▸ Aim of the exercise
From the first line of the records below through the line with "assign f8 = d4;", output each line exactly; skip the pictures.

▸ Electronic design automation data
- - - - - - -

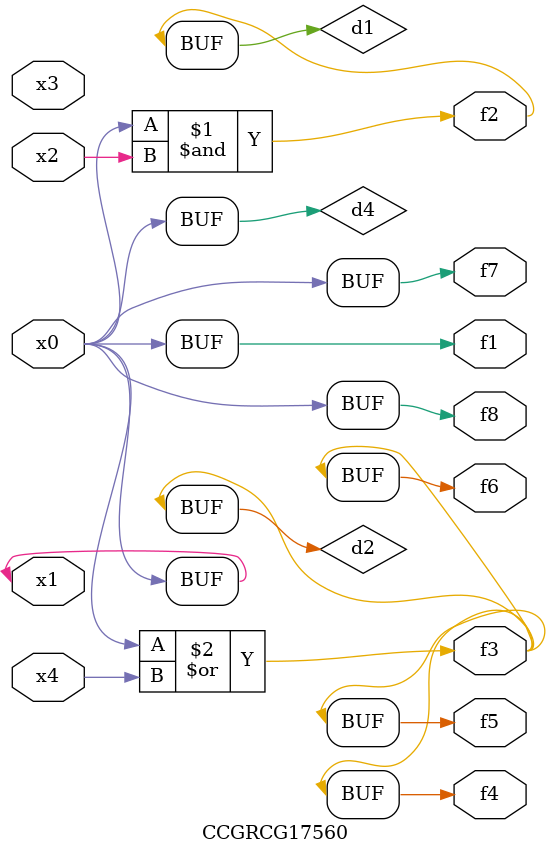
<source format=v>
module CCGRCG17560(
	input x0, x1, x2, x3, x4,
	output f1, f2, f3, f4, f5, f6, f7, f8
);

	wire d1, d2, d3, d4;

	and (d1, x0, x2);
	or (d2, x0, x4);
	nand (d3, x0, x2);
	buf (d4, x0, x1);
	assign f1 = d4;
	assign f2 = d1;
	assign f3 = d2;
	assign f4 = d2;
	assign f5 = d2;
	assign f6 = d2;
	assign f7 = d4;
	assign f8 = d4;
endmodule

</source>
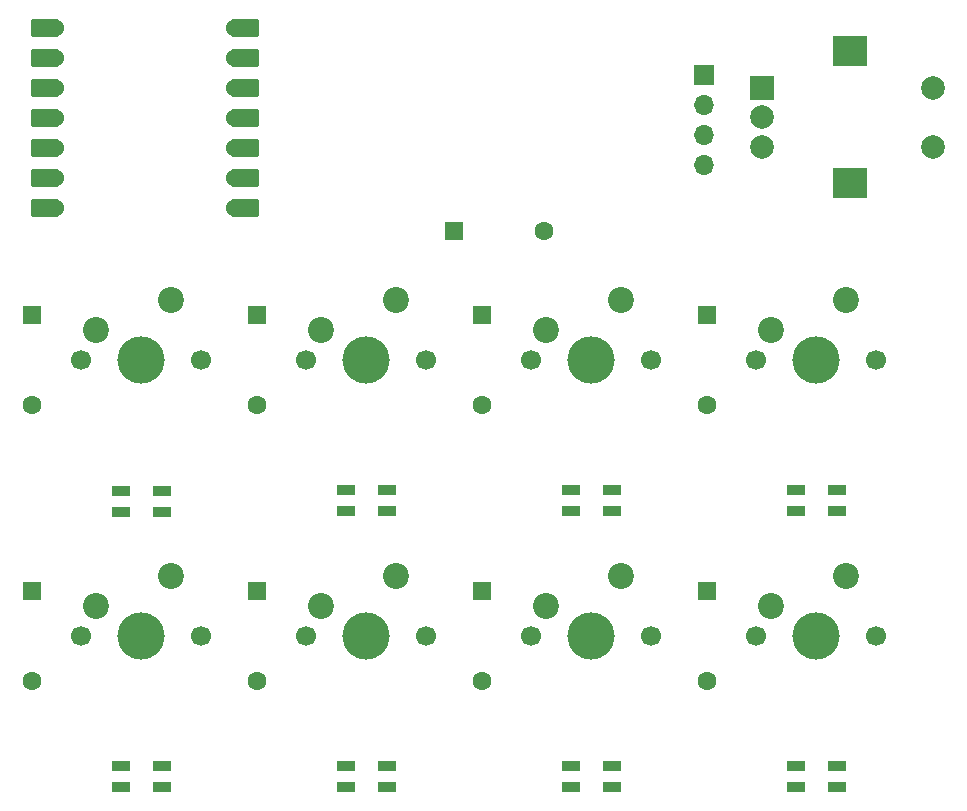
<source format=gbr>
%TF.GenerationSoftware,KiCad,Pcbnew,9.0.6*%
%TF.CreationDate,2025-12-17T11:58:44+01:00*%
%TF.ProjectId,HackPad,4861636b-5061-4642-9e6b-696361645f70,rev?*%
%TF.SameCoordinates,Original*%
%TF.FileFunction,Soldermask,Top*%
%TF.FilePolarity,Negative*%
%FSLAX46Y46*%
G04 Gerber Fmt 4.6, Leading zero omitted, Abs format (unit mm)*
G04 Created by KiCad (PCBNEW 9.0.6) date 2025-12-17 11:58:44*
%MOMM*%
%LPD*%
G01*
G04 APERTURE LIST*
G04 Aperture macros list*
%AMRoundRect*
0 Rectangle with rounded corners*
0 $1 Rounding radius*
0 $2 $3 $4 $5 $6 $7 $8 $9 X,Y pos of 4 corners*
0 Add a 4 corners polygon primitive as box body*
4,1,4,$2,$3,$4,$5,$6,$7,$8,$9,$2,$3,0*
0 Add four circle primitives for the rounded corners*
1,1,$1+$1,$2,$3*
1,1,$1+$1,$4,$5*
1,1,$1+$1,$6,$7*
1,1,$1+$1,$8,$9*
0 Add four rect primitives between the rounded corners*
20,1,$1+$1,$2,$3,$4,$5,0*
20,1,$1+$1,$4,$5,$6,$7,0*
20,1,$1+$1,$6,$7,$8,$9,0*
20,1,$1+$1,$8,$9,$2,$3,0*%
G04 Aperture macros list end*
%ADD10C,1.700000*%
%ADD11C,4.000000*%
%ADD12C,2.200000*%
%ADD13R,1.600000X0.850000*%
%ADD14R,1.700000X1.700000*%
%ADD15O,1.700000X1.700000*%
%ADD16R,2.000000X2.000000*%
%ADD17C,2.000000*%
%ADD18R,3.000000X2.500000*%
%ADD19RoundRect,0.152400X1.063600X0.609600X-1.063600X0.609600X-1.063600X-0.609600X1.063600X-0.609600X0*%
%ADD20C,1.524000*%
%ADD21RoundRect,0.152400X-1.063600X-0.609600X1.063600X-0.609600X1.063600X0.609600X-1.063600X0.609600X0*%
%ADD22RoundRect,0.250000X-0.550000X0.550000X-0.550000X-0.550000X0.550000X-0.550000X0.550000X0.550000X0*%
%ADD23C,1.600000*%
%ADD24RoundRect,0.250000X-0.550000X-0.550000X0.550000X-0.550000X0.550000X0.550000X-0.550000X0.550000X0*%
G04 APERTURE END LIST*
D10*
%TO.C,SW A3*%
X147002500Y-99016250D03*
D11*
X152082500Y-99016250D03*
D10*
X157162500Y-99016250D03*
D12*
X154622500Y-93936250D03*
X148272500Y-96476250D03*
%TD*%
D10*
%TO.C,SW A2*%
X127952500Y-99016250D03*
D11*
X133032500Y-99016250D03*
D10*
X138112500Y-99016250D03*
D12*
X135572500Y-93936250D03*
X129222500Y-96476250D03*
%TD*%
D10*
%TO.C,SW B1*%
X108902500Y-122396250D03*
D11*
X113982500Y-122396250D03*
D10*
X119062500Y-122396250D03*
D12*
X116522500Y-117316250D03*
X110172500Y-119856250D03*
%TD*%
D13*
%TO.C,D7*%
X131282500Y-133427500D03*
X131282500Y-135177500D03*
X134782500Y-135177500D03*
X134782500Y-133427500D03*
%TD*%
D10*
%TO.C,SW B2*%
X127952500Y-122396250D03*
D11*
X133032500Y-122396250D03*
D10*
X138112500Y-122396250D03*
D12*
X135572500Y-117316250D03*
X129222500Y-119856250D03*
%TD*%
D13*
%TO.C,D1*%
X112232500Y-110168750D03*
X112232500Y-111918750D03*
X115732500Y-111918750D03*
X115732500Y-110168750D03*
%TD*%
%TO.C,D3*%
X150332500Y-110047500D03*
X150332500Y-111797500D03*
X153832500Y-111797500D03*
X153832500Y-110047500D03*
%TD*%
D14*
%TO.C,U2*%
X161615000Y-74886250D03*
D15*
X161615000Y-77426250D03*
X161615000Y-79966250D03*
X161615000Y-82506250D03*
%TD*%
D13*
%TO.C,D4*%
X169382500Y-110047500D03*
X169382500Y-111797500D03*
X172882500Y-111797500D03*
X172882500Y-110047500D03*
%TD*%
D16*
%TO.C,SW9*%
X166500000Y-76000000D03*
D17*
X166500000Y-81000000D03*
X166500000Y-78500000D03*
D18*
X174000000Y-72900000D03*
X174000000Y-84100000D03*
D17*
X181000000Y-76000000D03*
X181000000Y-81000000D03*
%TD*%
D13*
%TO.C,D5*%
X169382500Y-133427500D03*
X169382500Y-135177500D03*
X172882500Y-135177500D03*
X172882500Y-133427500D03*
%TD*%
D10*
%TO.C,SW A1*%
X108902500Y-99016250D03*
D11*
X113982500Y-99016250D03*
D10*
X119062500Y-99016250D03*
D12*
X116522500Y-93936250D03*
X110172500Y-96476250D03*
%TD*%
D13*
%TO.C,D8*%
X112232500Y-133427500D03*
X112232500Y-135177500D03*
X115732500Y-135177500D03*
X115732500Y-133427500D03*
%TD*%
D19*
%TO.C,U1*%
X105845000Y-70961250D03*
D20*
X106680000Y-70961250D03*
D19*
X105845000Y-73501250D03*
D20*
X106680000Y-73501250D03*
D19*
X105845000Y-76041250D03*
D20*
X106680000Y-76041250D03*
D19*
X105845000Y-78581250D03*
D20*
X106680000Y-78581250D03*
D19*
X105845000Y-81121250D03*
D20*
X106680000Y-81121250D03*
D19*
X105845000Y-83661250D03*
D20*
X106680000Y-83661250D03*
D19*
X105845000Y-86201250D03*
D20*
X106680000Y-86201250D03*
X121920000Y-86201250D03*
D21*
X122755000Y-86201250D03*
D20*
X121920000Y-83661250D03*
D21*
X122755000Y-83661250D03*
D20*
X121920000Y-81121250D03*
D21*
X122755000Y-81121250D03*
D20*
X121920000Y-78581250D03*
D21*
X122755000Y-78581250D03*
D20*
X121920000Y-76041250D03*
D21*
X122755000Y-76041250D03*
D20*
X121920000Y-73501250D03*
D21*
X122755000Y-73501250D03*
D20*
X121920000Y-70961250D03*
D21*
X122755000Y-70961250D03*
%TD*%
D10*
%TO.C,SW A4*%
X166052500Y-99016250D03*
D11*
X171132500Y-99016250D03*
D10*
X176212500Y-99016250D03*
D12*
X173672500Y-93936250D03*
X167322500Y-96476250D03*
%TD*%
D10*
%TO.C,SW B3*%
X147002500Y-122396250D03*
D11*
X152082500Y-122396250D03*
D10*
X157162500Y-122396250D03*
D12*
X154622500Y-117316250D03*
X148272500Y-119856250D03*
%TD*%
D13*
%TO.C,D6*%
X150332500Y-133427500D03*
X150332500Y-135177500D03*
X153832500Y-135177500D03*
X153832500Y-133427500D03*
%TD*%
%TO.C,D2*%
X131282500Y-110047500D03*
X131282500Y-111797500D03*
X134782500Y-111797500D03*
X134782500Y-110047500D03*
%TD*%
D10*
%TO.C,SW B4*%
X166052500Y-122396250D03*
D11*
X171132500Y-122396250D03*
D10*
X176212500Y-122396250D03*
D12*
X173672500Y-117316250D03*
X167322500Y-119856250D03*
%TD*%
D22*
%TO.C,D15*%
X142875000Y-118586250D03*
D23*
X142875000Y-126206250D03*
%TD*%
D22*
%TO.C,D9*%
X104775000Y-95206250D03*
D23*
X104775000Y-102826250D03*
%TD*%
D22*
%TO.C,D11*%
X142875000Y-95206250D03*
D23*
X142875000Y-102826250D03*
%TD*%
D22*
%TO.C,D12*%
X161925000Y-95206250D03*
D23*
X161925000Y-102826250D03*
%TD*%
D22*
%TO.C,D16*%
X161925000Y-118586250D03*
D23*
X161925000Y-126206250D03*
%TD*%
D22*
%TO.C,D14*%
X123825000Y-118586250D03*
D23*
X123825000Y-126206250D03*
%TD*%
D22*
%TO.C,D10*%
X123825000Y-95206250D03*
D23*
X123825000Y-102826250D03*
%TD*%
D24*
%TO.C,D17*%
X140493750Y-88106250D03*
D23*
X148113750Y-88106250D03*
%TD*%
D22*
%TO.C,D13*%
X104775000Y-118586250D03*
D23*
X104775000Y-126206250D03*
%TD*%
M02*

</source>
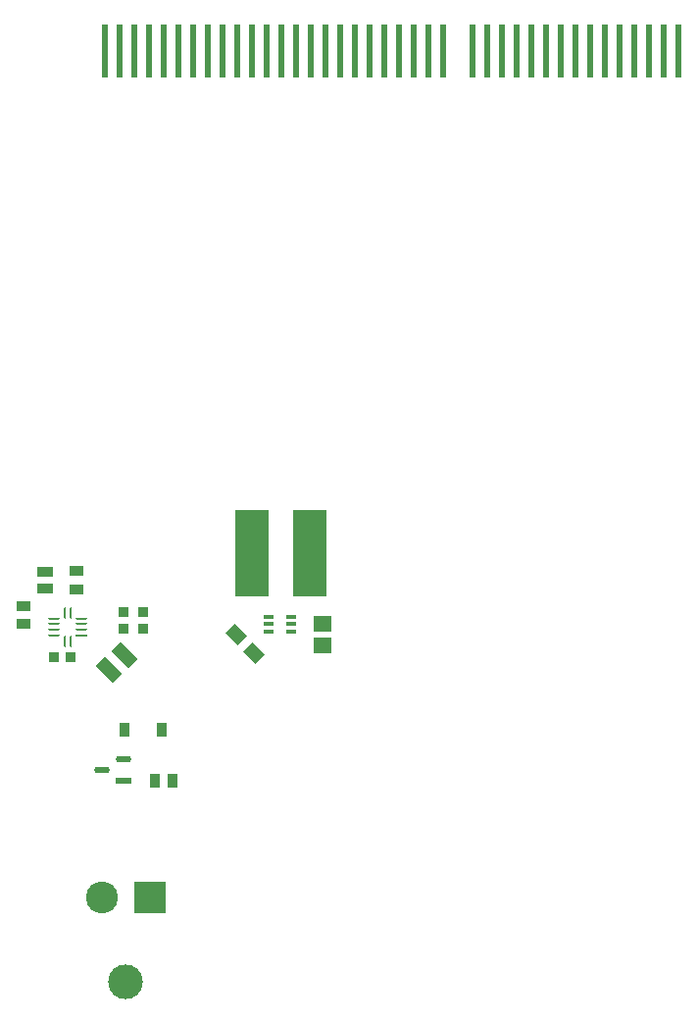
<source format=gbr>
%TF.GenerationSoftware,Altium Limited,Altium Designer,22.9.1 (49)*%
G04 Layer_Color=255*
%FSLAX45Y45*%
%MOMM*%
%TF.SameCoordinates,682DF52B-C038-4893-B781-CD12F227844D*%
%TF.FilePolarity,Positive*%
%TF.FileFunction,Pads,Top*%
%TF.Part,Single*%
G01*
G75*
%TA.AperFunction,SMDPad,CuDef*%
%ADD10R,1.55620X1.45464*%
%ADD11R,3.00000X7.50000*%
%ADD12R,0.90000X0.35000*%
G04:AMPARAMS|DCode=13|XSize=1.15mm|YSize=1.55mm|CornerRadius=0mm|HoleSize=0mm|Usage=FLASHONLY|Rotation=225.000|XOffset=0mm|YOffset=0mm|HoleType=Round|Shape=Rectangle|*
%AMROTATEDRECTD13*
4,1,4,-0.14142,0.95459,0.95459,-0.14142,0.14142,-0.95459,-0.95459,0.14142,-0.14142,0.95459,0.0*
%
%ADD13ROTATEDRECTD13*%

G04:AMPARAMS|DCode=14|XSize=1.1549mm|YSize=2.1062mm|CornerRadius=0mm|HoleSize=0mm|Usage=FLASHONLY|Rotation=45.000|XOffset=0mm|YOffset=0mm|HoleType=Round|Shape=Rectangle|*
%AMROTATEDRECTD14*
4,1,4,0.33634,-1.15297,-1.15297,0.33634,-0.33634,1.15297,1.15297,-0.33634,0.33634,-1.15297,0.0*
%
%ADD14ROTATEDRECTD14*%

%ADD15R,1.26213X0.95464*%
%ADD16R,1.35000X0.95000*%
G04:AMPARAMS|DCode=17|XSize=0.24247mm|YSize=1.00964mm|CornerRadius=0.12124mm|HoleSize=0mm|Usage=FLASHONLY|Rotation=180.000|XOffset=0mm|YOffset=0mm|HoleType=Round|Shape=RoundedRectangle|*
%AMROUNDEDRECTD17*
21,1,0.24247,0.76716,0,0,180.0*
21,1,0.00000,1.00964,0,0,180.0*
1,1,0.24247,0.00000,0.38358*
1,1,0.24247,0.00000,0.38358*
1,1,0.24247,0.00000,-0.38358*
1,1,0.24247,0.00000,-0.38358*
%
%ADD17ROUNDEDRECTD17*%
G04:AMPARAMS|DCode=18|XSize=1.00964mm|YSize=0.24247mm|CornerRadius=0.12124mm|HoleSize=0mm|Usage=FLASHONLY|Rotation=180.000|XOffset=0mm|YOffset=0mm|HoleType=Round|Shape=RoundedRectangle|*
%AMROUNDEDRECTD18*
21,1,1.00964,0.00000,0,0,180.0*
21,1,0.76716,0.24247,0,0,180.0*
1,1,0.24247,-0.38358,0.00000*
1,1,0.24247,0.38358,0.00000*
1,1,0.24247,0.38358,0.00000*
1,1,0.24247,-0.38358,0.00000*
%
%ADD18ROUNDEDRECTD18*%
%ADD19R,1.00964X0.24247*%
%ADD20R,0.91000X1.22000*%
G04:AMPARAMS|DCode=21|XSize=1.35872mm|YSize=0.58684mm|CornerRadius=0.29342mm|HoleSize=0mm|Usage=FLASHONLY|Rotation=180.000|XOffset=0mm|YOffset=0mm|HoleType=Round|Shape=RoundedRectangle|*
%AMROUNDEDRECTD21*
21,1,1.35872,0.00000,0,0,180.0*
21,1,0.77188,0.58684,0,0,180.0*
1,1,0.58684,-0.38594,0.00000*
1,1,0.58684,0.38594,0.00000*
1,1,0.58684,0.38594,0.00000*
1,1,0.58684,-0.38594,0.00000*
%
%ADD21ROUNDEDRECTD21*%
%ADD22R,1.35872X0.58684*%
%ADD23R,0.95464X1.26213*%
%ADD24R,0.81280X0.86360*%
%ADD25R,0.86360X0.81280*%
%ADD26R,0.53000X4.57200*%
%TA.AperFunction,ComponentPad*%
%ADD36C,3.00000*%
%ADD37R,2.75000X2.75000*%
%ADD38C,2.75000*%
D10*
X4200000Y4812578D02*
D03*
Y4627422D02*
D03*
D11*
X3590000Y5420000D02*
D03*
X4090000D02*
D03*
D12*
X3925000Y4875000D02*
D03*
Y4810000D02*
D03*
Y4745000D02*
D03*
X3735000D02*
D03*
Y4810000D02*
D03*
Y4875000D02*
D03*
D13*
X3607782Y4562218D02*
D03*
X3452218Y4717782D02*
D03*
D14*
X2485453Y4545453D02*
D03*
X2354547Y4414547D02*
D03*
D15*
X2070000Y5112422D02*
D03*
Y5267578D02*
D03*
X1620000Y4967578D02*
D03*
Y4812422D02*
D03*
D16*
X1800000Y5265000D02*
D03*
Y5115000D02*
D03*
D17*
X2025125Y4664875D02*
D03*
X1975125D02*
D03*
Y4905125D02*
D03*
X2025125D02*
D03*
D18*
X1880000Y4710000D02*
D03*
Y4760000D02*
D03*
Y4810000D02*
D03*
Y4860000D02*
D03*
X2120250D02*
D03*
Y4810000D02*
D03*
Y4760000D02*
D03*
D19*
Y4710000D02*
D03*
D20*
X2813500Y3900000D02*
D03*
X2486500D02*
D03*
D21*
X2297329Y3550000D02*
D03*
X2482671Y3641500D02*
D03*
D22*
Y3458500D02*
D03*
D23*
X2752422Y3460000D02*
D03*
X2907578D02*
D03*
D24*
X2480000Y4912390D02*
D03*
Y4767610D02*
D03*
X2650000Y4912390D02*
D03*
Y4767610D02*
D03*
D25*
X2022390Y4530000D02*
D03*
X1877610D02*
D03*
D26*
X2317650Y9760000D02*
D03*
X2444650D02*
D03*
X2571650D02*
D03*
X2698650D02*
D03*
X2825650D02*
D03*
X2952650D02*
D03*
X3079650D02*
D03*
X3206650D02*
D03*
X3333650D02*
D03*
X3460650D02*
D03*
X3587650D02*
D03*
X3714650D02*
D03*
X3841650D02*
D03*
X3968650D02*
D03*
X4095650D02*
D03*
X4222650D02*
D03*
X4349650D02*
D03*
X4476650D02*
D03*
X4603650D02*
D03*
X4730650D02*
D03*
X4857650D02*
D03*
X4984650D02*
D03*
X5111650D02*
D03*
X5238650D02*
D03*
X5492650D02*
D03*
X5619650D02*
D03*
X5746650D02*
D03*
X5873650D02*
D03*
X6000650D02*
D03*
X6127650D02*
D03*
X6254650D02*
D03*
X6381650D02*
D03*
X6508650D02*
D03*
X6635650D02*
D03*
X6762650D02*
D03*
X6889650D02*
D03*
X7016650D02*
D03*
X7143650D02*
D03*
X7270650D02*
D03*
D36*
X2500000Y1720000D02*
D03*
D37*
X2710000Y2450000D02*
D03*
D38*
X2290000D02*
D03*
%TF.MD5,3eec1240f3a095292cb105ef5543a6ea*%
M02*

</source>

- - - - - - -

▸ Task solution
<source format=v>
module CCGRCG17560(
	input x0, x1, x2, x3, x4,
	output f1, f2, f3, f4, f5, f6, f7, f8
);

	wire d1, d2, d3, d4;

	and (d1, x0, x2);
	or (d2, x0, x4);
	nand (d3, x0, x2);
	buf (d4, x0, x1);
	assign f1 = d4;
	assign f2 = d1;
	assign f3 = d2;
	assign f4 = d2;
	assign f5 = d2;
	assign f6 = d2;
	assign f7 = d4;
	assign f8 = d4;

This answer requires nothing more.